◆ Material shown
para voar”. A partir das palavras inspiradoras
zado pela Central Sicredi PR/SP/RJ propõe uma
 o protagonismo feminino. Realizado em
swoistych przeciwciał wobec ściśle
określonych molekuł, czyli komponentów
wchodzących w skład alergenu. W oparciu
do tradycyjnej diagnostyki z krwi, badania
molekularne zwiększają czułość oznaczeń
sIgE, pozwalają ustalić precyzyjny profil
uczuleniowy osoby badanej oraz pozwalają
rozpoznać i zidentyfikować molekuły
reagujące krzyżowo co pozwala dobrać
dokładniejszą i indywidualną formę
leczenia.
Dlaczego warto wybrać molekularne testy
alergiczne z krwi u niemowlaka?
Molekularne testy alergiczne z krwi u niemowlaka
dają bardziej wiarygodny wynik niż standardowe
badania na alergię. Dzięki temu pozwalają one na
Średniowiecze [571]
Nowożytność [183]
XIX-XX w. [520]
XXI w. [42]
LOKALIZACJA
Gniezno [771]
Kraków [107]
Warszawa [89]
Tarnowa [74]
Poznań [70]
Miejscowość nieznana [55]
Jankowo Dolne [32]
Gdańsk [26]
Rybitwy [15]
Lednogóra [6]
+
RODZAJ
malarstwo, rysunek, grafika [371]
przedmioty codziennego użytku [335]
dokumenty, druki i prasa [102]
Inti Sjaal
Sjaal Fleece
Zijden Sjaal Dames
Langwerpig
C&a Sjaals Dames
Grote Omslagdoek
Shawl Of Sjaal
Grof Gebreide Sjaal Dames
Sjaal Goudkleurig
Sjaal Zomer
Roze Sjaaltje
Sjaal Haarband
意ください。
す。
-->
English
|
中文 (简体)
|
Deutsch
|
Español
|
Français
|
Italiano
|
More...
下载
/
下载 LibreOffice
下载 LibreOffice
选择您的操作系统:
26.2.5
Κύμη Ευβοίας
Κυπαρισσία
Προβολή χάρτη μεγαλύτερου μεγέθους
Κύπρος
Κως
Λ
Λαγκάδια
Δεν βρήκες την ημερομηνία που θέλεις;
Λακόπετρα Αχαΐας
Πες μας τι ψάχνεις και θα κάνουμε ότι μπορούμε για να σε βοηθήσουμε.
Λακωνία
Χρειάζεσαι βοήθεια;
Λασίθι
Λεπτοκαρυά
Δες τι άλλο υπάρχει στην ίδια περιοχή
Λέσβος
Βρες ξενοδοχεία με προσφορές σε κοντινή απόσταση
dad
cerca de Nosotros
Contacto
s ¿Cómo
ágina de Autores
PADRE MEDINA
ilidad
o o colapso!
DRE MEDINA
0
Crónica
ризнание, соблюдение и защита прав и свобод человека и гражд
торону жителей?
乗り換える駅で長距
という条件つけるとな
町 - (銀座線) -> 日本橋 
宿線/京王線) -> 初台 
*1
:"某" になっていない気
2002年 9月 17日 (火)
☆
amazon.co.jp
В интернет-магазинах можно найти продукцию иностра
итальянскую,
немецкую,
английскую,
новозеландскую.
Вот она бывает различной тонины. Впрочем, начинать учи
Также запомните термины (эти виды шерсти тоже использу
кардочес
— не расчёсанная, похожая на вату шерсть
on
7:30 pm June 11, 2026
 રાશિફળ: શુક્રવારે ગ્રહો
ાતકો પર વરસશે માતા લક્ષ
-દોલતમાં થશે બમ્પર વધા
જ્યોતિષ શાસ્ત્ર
* * *
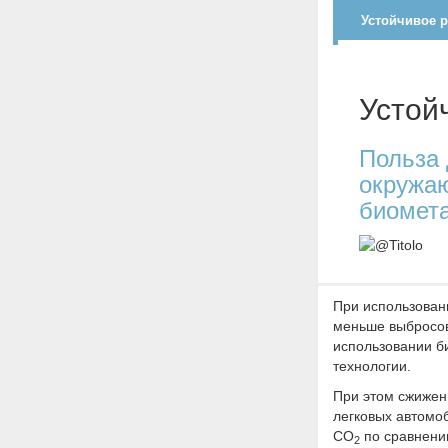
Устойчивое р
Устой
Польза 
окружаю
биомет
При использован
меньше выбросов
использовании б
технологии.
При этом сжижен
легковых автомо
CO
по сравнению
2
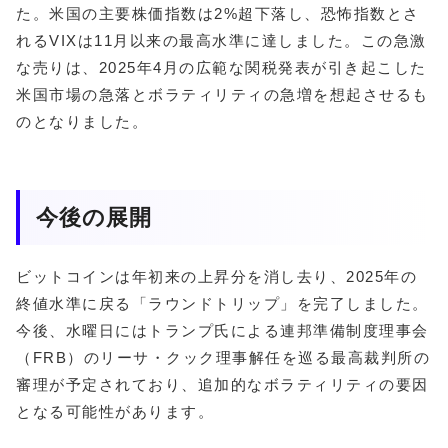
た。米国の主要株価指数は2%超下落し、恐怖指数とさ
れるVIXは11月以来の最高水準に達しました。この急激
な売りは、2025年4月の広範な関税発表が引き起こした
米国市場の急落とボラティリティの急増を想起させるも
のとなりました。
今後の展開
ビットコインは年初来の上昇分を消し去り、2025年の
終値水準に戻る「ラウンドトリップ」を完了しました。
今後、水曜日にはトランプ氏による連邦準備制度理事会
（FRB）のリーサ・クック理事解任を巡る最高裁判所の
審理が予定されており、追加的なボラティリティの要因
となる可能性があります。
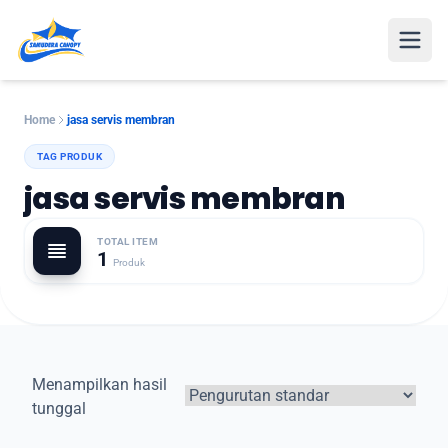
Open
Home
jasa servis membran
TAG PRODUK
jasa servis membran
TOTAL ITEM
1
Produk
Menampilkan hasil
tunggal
...
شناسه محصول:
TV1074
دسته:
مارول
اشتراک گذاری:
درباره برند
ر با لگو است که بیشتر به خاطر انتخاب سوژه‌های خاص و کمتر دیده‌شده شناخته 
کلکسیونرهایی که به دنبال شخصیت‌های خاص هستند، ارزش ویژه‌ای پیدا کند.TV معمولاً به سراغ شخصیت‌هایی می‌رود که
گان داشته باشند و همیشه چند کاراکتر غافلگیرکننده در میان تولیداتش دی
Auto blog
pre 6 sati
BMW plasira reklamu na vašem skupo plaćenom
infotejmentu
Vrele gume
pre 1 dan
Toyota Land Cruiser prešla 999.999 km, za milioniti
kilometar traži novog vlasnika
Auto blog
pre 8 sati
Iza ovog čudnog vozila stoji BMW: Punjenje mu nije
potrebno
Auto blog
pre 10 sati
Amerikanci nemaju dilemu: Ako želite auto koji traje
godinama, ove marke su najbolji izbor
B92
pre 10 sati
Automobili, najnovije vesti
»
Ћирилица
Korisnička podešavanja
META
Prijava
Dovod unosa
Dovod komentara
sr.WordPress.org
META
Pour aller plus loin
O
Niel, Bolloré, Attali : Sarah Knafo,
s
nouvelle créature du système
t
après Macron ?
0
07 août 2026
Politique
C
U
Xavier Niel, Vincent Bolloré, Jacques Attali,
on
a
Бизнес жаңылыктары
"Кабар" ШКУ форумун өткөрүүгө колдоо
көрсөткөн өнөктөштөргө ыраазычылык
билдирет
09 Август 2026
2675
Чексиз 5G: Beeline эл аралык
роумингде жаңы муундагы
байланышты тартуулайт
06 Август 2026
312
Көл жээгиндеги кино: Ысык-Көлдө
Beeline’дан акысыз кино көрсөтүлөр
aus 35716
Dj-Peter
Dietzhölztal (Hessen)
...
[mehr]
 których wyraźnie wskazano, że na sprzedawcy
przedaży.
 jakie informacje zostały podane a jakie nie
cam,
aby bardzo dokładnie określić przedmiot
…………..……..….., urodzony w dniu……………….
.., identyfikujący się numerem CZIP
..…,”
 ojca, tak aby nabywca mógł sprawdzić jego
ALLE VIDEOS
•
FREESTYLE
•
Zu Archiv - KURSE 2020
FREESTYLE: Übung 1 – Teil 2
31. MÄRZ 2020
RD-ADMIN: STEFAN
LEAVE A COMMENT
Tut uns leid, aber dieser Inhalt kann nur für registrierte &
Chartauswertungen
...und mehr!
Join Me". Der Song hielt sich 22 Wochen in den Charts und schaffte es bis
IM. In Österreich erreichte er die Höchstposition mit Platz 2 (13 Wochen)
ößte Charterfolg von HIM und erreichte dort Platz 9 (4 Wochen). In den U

◆ What you are asked to do
Look through the material and say how many lines hold "Attali". Give the number only.

◆ Written solution
2